Segment Start: Excerpted text
Finding Your Why

UNIVERSITY DAY

Wednesday, August 15, 2018
Hanaway Theatre
President Don Birx Remarks:
Finding Your Why

Good morning, everyone. Welcome to our third University Days where together we kick off the New Year. It is great to see all of you. I am glad so many could make it. I hope you all had a chance to take a break during summer and are ready to get started on a New Year. I had the opportunity for some mountain climbing and time at the beach in Fenwick island in Delaware; that and my early sailing days are probably the source of my many nautical motifs, so bear with me.

Before I go any further I would like everyone who was not here last year or who is in a new position to stand up. Let’s welcome everyone to our incredible community of learning and to their new positions. Thank you for joining us. One thing I can assure you – it won’t be boring!

The summer has been eventful in many ways, from the many events on campus to the summer programs and renovations, to signing the AAUP union contract, demonstrating again that we can work as a team. Some events of the summer, I admit, I’d rather forget, but these are opportunities for discussion about important issues from which we will grow. Those discussions will start this week and hopefully carry on throughout the year. Although there will not be time for questions now, we have set aside some time on Friday at noon.

The changes going on in our facilities are especially exciting, and emblematic of what is to come. This summer we opened the one-stop shop for students in Speare which houses Student Account Services, Financial Aid, Registrar, PASS and TRIO and Res Life. The Smith Renovation is nearing completion with an interior redesign that features kitchen areas, common spaces and different sleeping arrangements. By the way, I am told that we are at 97% occupancy in housing. Congratulations to all of you who have been involved in this. The Health and Human Enrichment Cluster space in the PE center is well underway and should be completed this fall.   And across the campus there were facility upgrades in a number of academic buildings and spaces inside and outside. We have a new dining provider and the hope for more fresh cooked food. So try it out if you get a chance and don’t be too hard on them until they can to redesign their space—a different look as well as different dining services. I hope you are getting a sense of movement and excitement visually reflected in the changes going on around you. My thanks to all those who were involved throughout the busy summer.

This year’s theme for University Days is “Finding your why” and is organized somewhat differently than previous years. The focus this year is on your role in our transformation and change. It isn’t about whether we are going to transform ourselves (that is in our mission statement) it isn’t about the reality of the changing landscape of higher education or the increasingly limited resources available. It is about whether you share the excitement for the future or, as a question that was posed by the Chronicle of Higher Education—mourn the loss of a past that no longer exists. So, why are you excited, or how can you find excitement in this new reality? That was the gist of a question posed to me by the Chronicle of Higher Education, as the questioner noted that the world we now live in, and will live in, is nothing like the boom time of higher education of the last half century. My response to him was that one must have a vision for the future that holds the promise of a revitalization along with affordability and sustainability for our students. I believe we have such a vision and we are going to build it together. More of the questions asked and what we talked about in our transformation will be featured in a Chronicle of Higher Education webinar in two weeks.
Segment End: Excerpted text
Segment Start: Provided entries
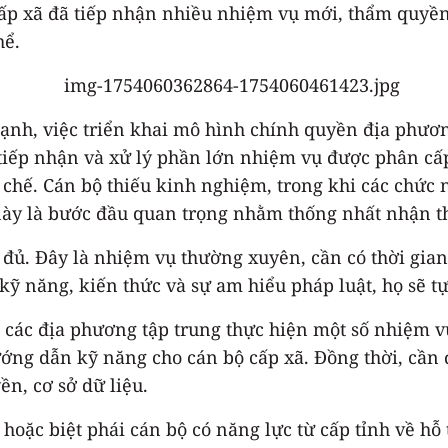
cấp xã đã tiếp nhận nhiều nhiệm vụ mới, thẩm quyền
hể.
h, việc triển khai mô hình chính quyền địa phương 
iếp tiếp nhận và xử lý phần lớn nhiệm vụ được phân c
n chế. Cán bộ thiếu kinh nghiệm, trong khi các chứ
 này là bước đầu quan trọng nhằm thống nhất nhận th
ể đủ. Đây là nhiệm vụ thường xuyên, cần có thời gia
, kỹ năng, kiến thức và sự am hiểu pháp luật, họ sẽ 
ị các địa phương tập trung thực hiện một số nhiệm vụ
ướng dẫn kỹ năng cho cán bộ cấp xã. Đồng thời, cần 
n, cơ sở dữ liệu.
hoặc biệt phái cán bộ có năng lực từ cấp tỉnh về hỗ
Segment End: Provided entries
■ Exercises ■
[1] Print the part of the University Day remarks starting at "Good morning, everyone." and ending at "bear with me.".
[2] Output the rows exactly, starting at their beginning and ending at the line that contains "ể đủ. Đây là", with both ends included. Leave the picture out of your answer.

■ Responses per task ■
[1]
Good morning, everyone. Welcome to our third University Days where together we kick off the New Year. It is great to see all of you. I am glad so many could make it. I hope you all had a chance to take a break during summer and are ready to get started on a New Year. I had the opportunity for some mountain climbing and time at the beach in Fenwick island in Delaware; that and my early sailing days are probably the source of my many nautical motifs, so bear with me.

[2]
cấp xã đã tiếp nhận nhiều nhiệm vụ mới, thẩm quyền
hể.
h, việc triển khai mô hình chính quyền địa phương 
iếp tiếp nhận và xử lý phần lớn nhiệm vụ được phân c
n chế. Cán bộ thiếu kinh nghiệm, trong khi các chứ
 này là bước đầu quan trọng nhằm thống nhất nhận th
ể đủ. Đây là nhiệm vụ thường xuyên, cần có thời gia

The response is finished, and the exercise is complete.